If sinners would come to Christ and receive the gracious, loving life He offers, and allow Him to rule over them, God would not impute their trespasses to them, but would forgive all their iniquities, and their sins would drop off as the autumn leaves from the trees in the field.

But men will not come. They refuse the Saviour; they will not hear His voice; they turn away from His words; they remain indifferent to His entreaties; they laugh or mock at His warnings; they walk in disobedience and rebellion; they trample on His holy commandments; they choose darkness instead of light; they prefer sin to holiness, their own way to God's way; they resist the Holy Spirit: they neglect and reject Christ crucified for them - and for this they are punished.

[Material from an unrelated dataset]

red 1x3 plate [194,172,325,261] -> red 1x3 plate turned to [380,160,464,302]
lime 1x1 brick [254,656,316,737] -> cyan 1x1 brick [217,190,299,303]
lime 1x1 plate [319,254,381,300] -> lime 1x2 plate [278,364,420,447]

All this stubborn resistance to God's invitations and purposes may be linked to a life of external correctness and even apparent religiousness. Not until all His judgments and warnings, His entreaties and dying love have failed to lead sinners to repentance and acceptance of the Saviour, and not until they have utterly refused the eternal blessedness of the holy, does God cease to strive with sinners and to follow them with tender mercies.

By obstinate persistence in sin men come to hate the things that God loves, and to love the things that God hates; thus they become as dead to God's will, to holiness, and to His plans for them, as the child destroyed by smallpox is dead to the hopes and plans of its mourning father and mother. And as such parents in sorrow put away the pestilence-breeding body of their dead child, so God puts sinners, in their utter spiritual corruption, away from His holy presence and from the glory of His power.

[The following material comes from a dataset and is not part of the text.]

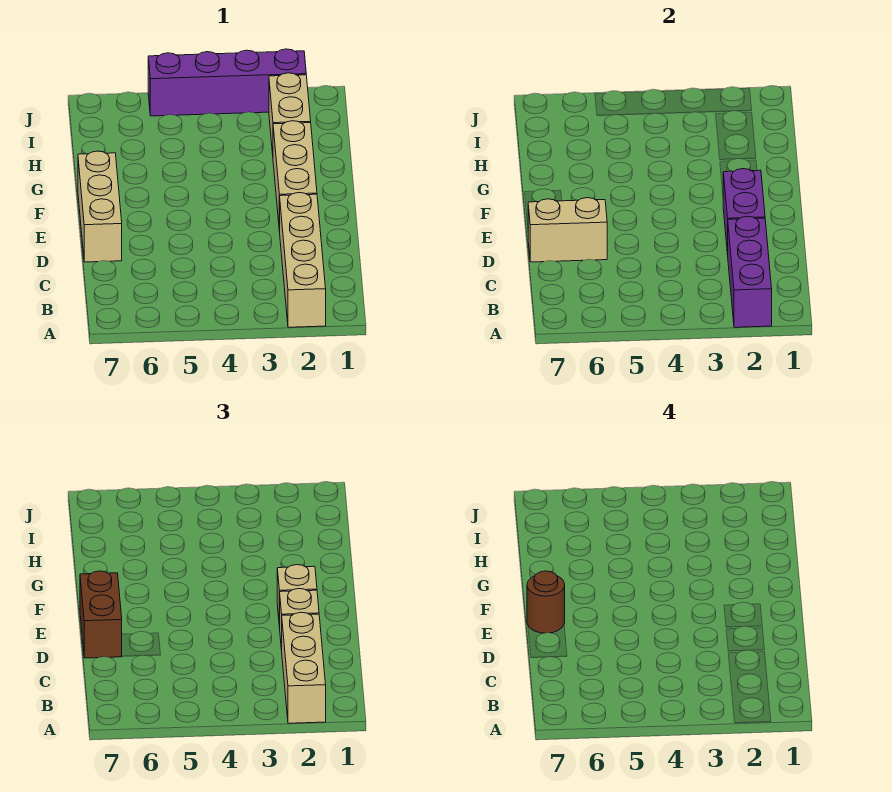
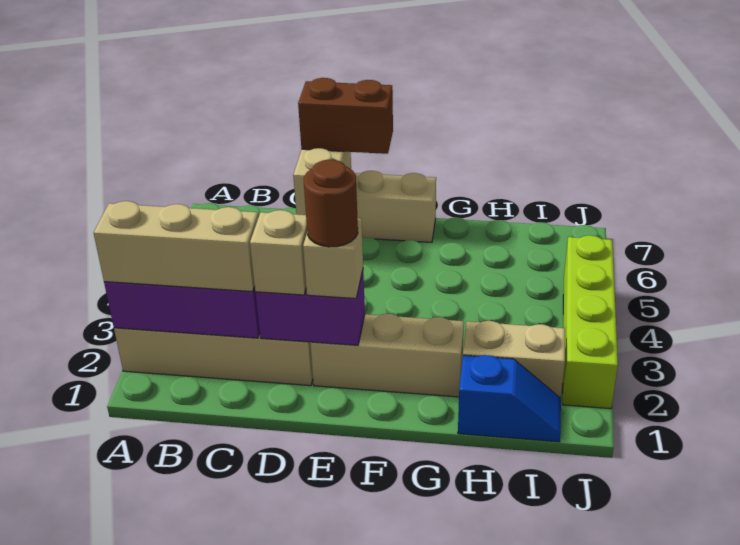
brown 1x1 round brick [527,571,565,633] -> brown 1x1 round brick moved to [304,160,358,247]
none -> blue 1x2 slope [458,355,561,442]
purple 1x4 brick [148,49,306,116] -> lime 1x4 brick [563,235,618,409]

How could God more fully show His estimate of sin, with His love and pity and longing desire to save the sinner, than by dying for sinful man?

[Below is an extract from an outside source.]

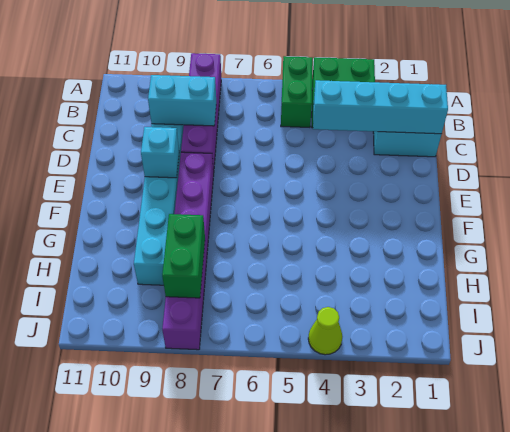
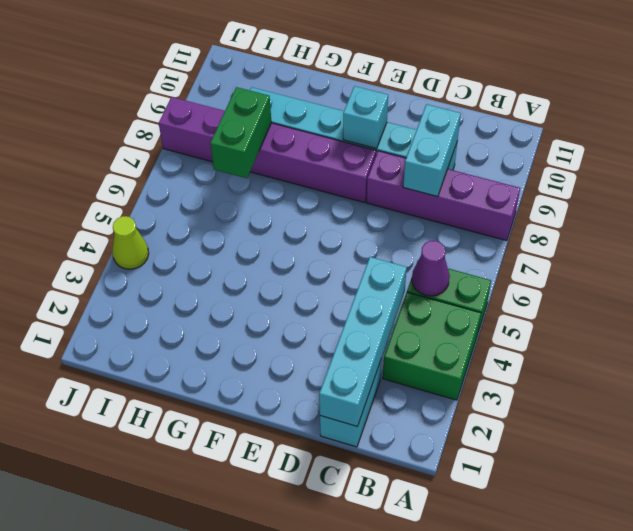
none -> purple 1x1 cone [412,241,450,296]
green 1x2 brick [162,214,205,298] -> green 1x2 brick turned to [210,87,271,178]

God has done that. But the sinner tramples on Christ's Blood, rejects His infinite mercy, resists His infinite love, and so hardens himself into an eternal sinner; hence he deserves eternal punishment.

If sin is such a crime - and the Bible teaches that it is - then God, as moral Governor of the universe, having provided a perfect way, to place sinners under sentence of punishment. And when God does so my conscience takes God's part against my sensibilities, and pronounces Him just and holy.

Finally, for a man to say, "I believe in Heaven, but I do not believe in hell," is much as though he should say, "I believe in mountains, but not in valleys; in heights, but not in depths." We cannot have mountains without valleys, we cannot have heights without depths, and we cannot have moral and spiritual heights without the awful possibility of moral and spiritual depths, and the depths are always equal to the heights.

The man who chooses the things God chooses, loves the things God loves, and hates the things God hates, and who, with obedient faith, takes up his cross and follows Jesus, will go to the heights of God's holiness and happiness and Heaven; but the man who goes the other way will land in the dark, bottomless abysses of hell. Every man chooses his own way!

Joseph Cook, closed his address at the Chicago Parliament of Religion with these words, which you may put on my tombstone:

Holiness, or Heaven lose.
If what Heaven loves I hate,
Shut for me is Heaven's gate. 
Endless sin means endless woe,
Into endless sin I go.
If my soul from reason rest
Takes from sin its final rent
As the stream its channel grooves,
And within that channel moves;
So does habit's deepest tide
Groove its bed and there abide.
Light obeyed increaseth light;
Light resisted bringeth night.
Who shall give me will to choose,
If the love of light I lose?
Speed, my soul, this instant yield,
Let the light its sceptre wield
While thy God prolongs His grace,
Haste thee to His holy face,
HOW SHALL WE ESCAPE, IF WE NEGLECT SO GREAT SALVATION?
WHATSOEVER A MAN SOWETH, THAT SHALL HE ALSO REAP."